Critique : En 1924, le gouvernement de la Russie soviétique, conscient du pouvoir de propagande que le septième art peut avoir sur les foules, a créé depuis peu une cinématographie d’État, dont La grève constitue l’un des premiers produits. Aux commandes, un jeune prodige voué à révolutionner le cinéma de son temps, fait preuve d’une audace et d’une maturité démente... à seulement vingt-six ans : Sergueï Eisenstein. Tourné en 1924 mais sorti seulement en 1925, peu après le triomphe du Cuirassé Potemkine, La grève n’est autre que le premier coup d’essai (et coup de maître) d’un très grand cinéaste, qui n’a jamais sacrifié son exigence artistique et expérimentale (du moins de son plein gré) au spectacle de la propagande. Mieux, expérimentation visuelle et propagande ne font qu’une dans La grève, où la nouveauté et le caractère fantastique des images servent à plein la démonstration politique, par un incroyable pouvoir d’attraction.

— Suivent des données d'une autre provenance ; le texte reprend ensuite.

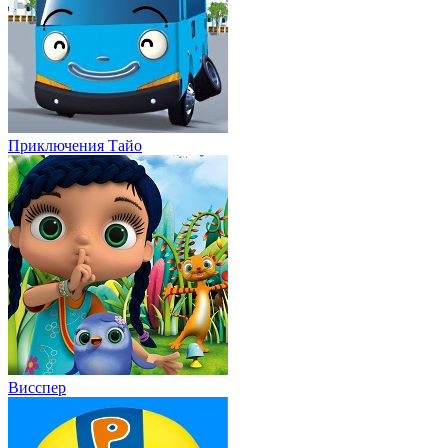
Приключения Тайо
Висспер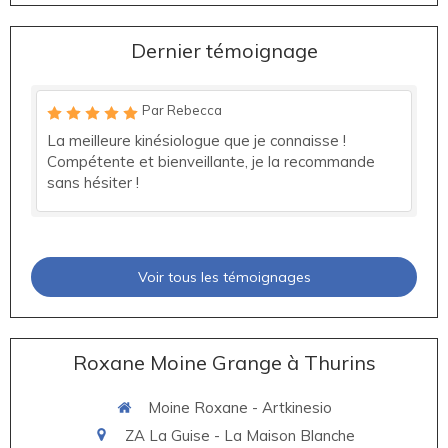
Dernier témoignage
Par Rebecca
La meilleure kinésiologue que je connaisse !
Compétente et bienveillante, je la recommande
sans hésiter !
Voir tous les témoignages
Roxane Moine Grange à Thurins
Moine Roxane - Artkinesio
ZA La Guise - La Maison Blanche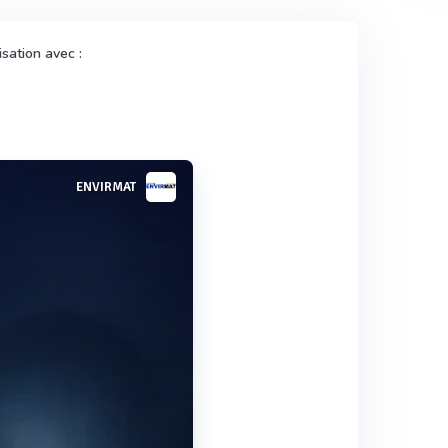
sation avec :
ENVIRMAT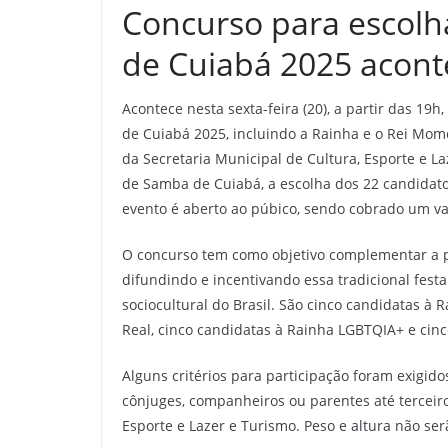
Concurso para escolh
de Cuiabá 2025 aconte
Acontece nesta sexta-feira (20), a partir das 1
de Cuiabá 2025, incluindo a Rainha e o Rei Mom
da Secretaria Municipal de Cultura, Esporte e L
de Samba de Cuiabá, a escolha dos 22 candidatos
evento é aberto ao púbico, sendo cobrado um va
O concurso tem como objetivo complementar a p
difundindo e incentivando essa tradicional fest
sociocultural do Brasil. São cinco candidatas à
Real, cinco candidatas à Rainha LGBTQIA+ e ci
Alguns critérios para participação foram exigid
cônjuges, companheiros ou parentes até terceir
Esporte e Lazer e Turismo. Peso e altura não serã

Le film suit, en six étapes, le déclenchement, la poursuite et la répression d’un soulèvement populaire dans une usine, sous la dictature du tsar. La grève est décrite comme un processus historique, voire scientifique, avec causes et effets, bénéfices et pertes - pour les "exploités" comme pour les "exploitants". Une quasi-vulgarisation d’un phénomène social, qui tire sa force de démonstration de sa binarité-même : imparable. Par un effet de miroir saisissant, les "héros" prolétaires ne sont jamais caractérisés, réduits qu’ils sont à une masse puissante et sans tâches, tandis que les "salauds" sont au contraire individualisés et sur-caractérisés. Les contremaîtres sont obséquieux et vicelards ; les propriétaires obèses et sans cœur passent leur journée à fumer le cigare dans des salons luxueux... Tandis que les traîtres de la classe prolétaire, prêts à vendre leurs services pour faire échouer la grève, donnent lieu à une fascinante parenthèse de film noir : comme dans un polar de Simenon, chacun a son surnom (la Chouette, la Guenon...), et leur présentation est suivie d’un véritable bestiaire horrifique, où chaque personnalité est associée à l’animal qui le caractérise...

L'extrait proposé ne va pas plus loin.